Bien que signataire des traités internationaux, la France confond droit à l’alimentation et assistance : aucune protection juridique ou constitutionnelle garantissant un accès autonome n’y existe. Les évolutions législatives, notamment la loi EGAlim, réduisent ainsi la précarité alimentaire à de l’aide sociale articulée autour du don d’invendus et de la gestion des surplus agroalimentaires.
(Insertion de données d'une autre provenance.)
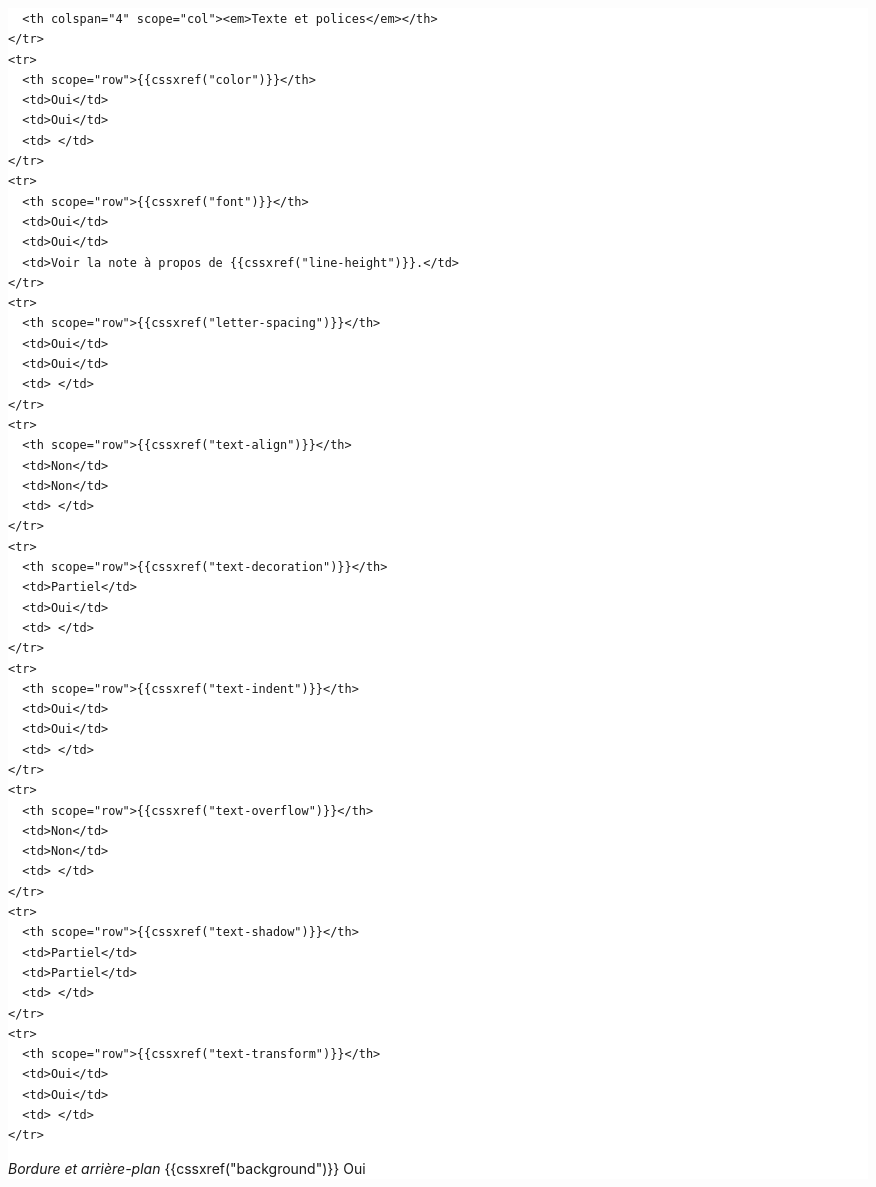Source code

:       <th colspan="4" scope="col"><em>Texte et polices</em></th>
    </tr>
    <tr>
      <th scope="row">{{cssxref("color")}}</th>
      <td>Oui</td>
      <td>Oui</td>
      <td> </td>
    </tr>
    <tr>
      <th scope="row">{{cssxref("font")}}</th>
      <td>Oui</td>
      <td>Oui</td>
      <td>Voir la note à propos de {{cssxref("line-height")}}.</td>
    </tr>
    <tr>
      <th scope="row">{{cssxref("letter-spacing")}}</th>
      <td>Oui</td>
      <td>Oui</td>
      <td> </td>
    </tr>
    <tr>
      <th scope="row">{{cssxref("text-align")}}</th>
      <td>Non</td>
      <td>Non</td>
      <td> </td>
    </tr>
    <tr>
      <th scope="row">{{cssxref("text-decoration")}}</th>
      <td>Partiel</td>
      <td>Oui</td>
      <td> </td>
    </tr>
    <tr>
      <th scope="row">{{cssxref("text-indent")}}</th>
      <td>Oui</td>
      <td>Oui</td>
      <td> </td>
    </tr>
    <tr>
      <th scope="row">{{cssxref("text-overflow")}}</th>
      <td>Non</td>
      <td>Non</td>
      <td> </td>
    </tr>
    <tr>
      <th scope="row">{{cssxref("text-shadow")}}</th>
      <td>Partiel</td>
      <td>Partiel</td>
      <td> </td>
    </tr>
    <tr>
      <th scope="row">{{cssxref("text-transform")}}</th>
      <td>Oui</td>
      <td>Oui</td>
      <td> </td>
    </tr>
  </tbody>
  <tbody>
    <tr>
      <th colspan="4" scope="col"><em>Bordure et arrière-plan</em></th>
    </tr>
    <tr>
      <th scope="row">{{cssxref("background")}}</th>
      <td>Oui</td>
De plus, les instances de gouvernance actuelles (CNA, PAT) manquent de démocratie participative et décentralisée, laissant les citoyens et populations précaires à l’écart des décisions qui orientent le système alimentaire.art
Pour les populations précaires, l’aide alimentaire s’est restructurée autour du modèle marchand via les épiceries sociales, tout en servant d’exutoire légal aux surplus d’une agriculture productiviste. Financées par des subventions publiques précaires et le soutien privé, ces initiatives basculent vers un néo-paternalisme philanthropique axé sur l’autonomie financière. Ce fonctionnement éloigne la transition alimentaire d’une réelle démocratie participative ou d’alternatives systémiques comme la Sécurité sociale de l’alimentation.
Depuis la fin de la Seconde Guerre mondiale, la consommation constitue le socle du contrat social et de l’inclusion citoyenne, soutenue par l’État pour prévenir la précarité. L’accès au statut de consommateur primerait ainsi sur le contenu de l’achat, l’individu disposant d’une liberté de choix cadrée et orientée par de multiples dispositifs de régulation (normes, labels et recommandations).